[Saved entries]
+++

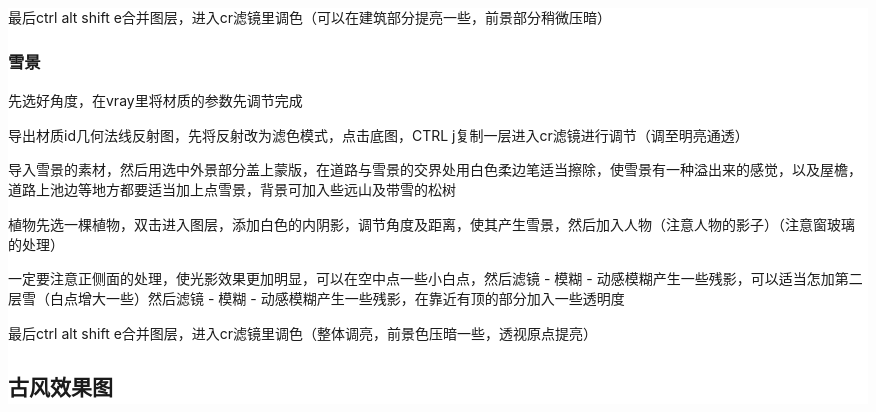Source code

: 最后ctrl alt shift e合并图层，进入cr滤镜里调色（可以在建筑部分提亮一些，前景部分稍微压暗）

### 雪景

先选好角度，在vray里将材质的参数先调节完成

导出材质id几何法线反射图，先将反射改为滤色模式，点击底图，CTRL j复制一层进入cr滤镜进行调节（调至明亮通透）

导入雪景的素材，然后用选中外景部分盖上蒙版，在道路与雪景的交界处用白色柔边笔适当擦除，使雪景有一种溢出来的感觉，以及屋檐，道路上池边等地方都要适当加上点雪景，背景可加入些远山及带雪的松树

植物先选一棵植物，双击进入图层，添加白色的内阴影，调节角度及距离，使其产生雪景，然后加入人物（注意人物的影子）（注意窗玻璃的处理）

一定要注意正侧面的处理，使光影效果更加明显，可以在空中点一些小白点，然后滤镜 - 模糊 - 动感模糊产生一些残影，可以适当怎加第二层雪（白点增大一些）然后滤镜 - 模糊 - 动感模糊产生一些残影，在靠近有顶的部分加入一些透明度

最后ctrl alt shift e合并图层，进入cr滤镜里调色（整体调亮，前景色压暗一些，透视原点提亮）

## 古风效果图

+++

Your answer must be the lines from the one containing "先选好角度，在vray里将材质的参数先调节完成" through the last line of the entries, copied exactly, with no other lines.

Answer to this exercise:
先选好角度，在vray里将材质的参数先调节完成

导出材质id几何法线反射图，先将反射改为滤色模式，点击底图，CTRL j复制一层进入cr滤镜进行调节（调至明亮通透）

导入雪景的素材，然后用选中外景部分盖上蒙版，在道路与雪景的交界处用白色柔边笔适当擦除，使雪景有一种溢出来的感觉，以及屋檐，道路上池边等地方都要适当加上点雪景，背景可加入些远山及带雪的松树

植物先选一棵植物，双击进入图层，添加白色的内阴影，调节角度及距离，使其产生雪景，然后加入人物（注意人物的影子）（注意窗玻璃的处理）

一定要注意正侧面的处理，使光影效果更加明显，可以在空中点一些小白点，然后滤镜 - 模糊 - 动感模糊产生一些残影，可以适当怎加第二层雪（白点增大一些）然后滤镜 - 模糊 - 动感模糊产生一些残影，在靠近有顶的部分加入一些透明度

最后ctrl alt shift e合并图层，进入cr滤镜里调色（整体调亮，前景色压暗一些，透视原点提亮）

## 古风效果图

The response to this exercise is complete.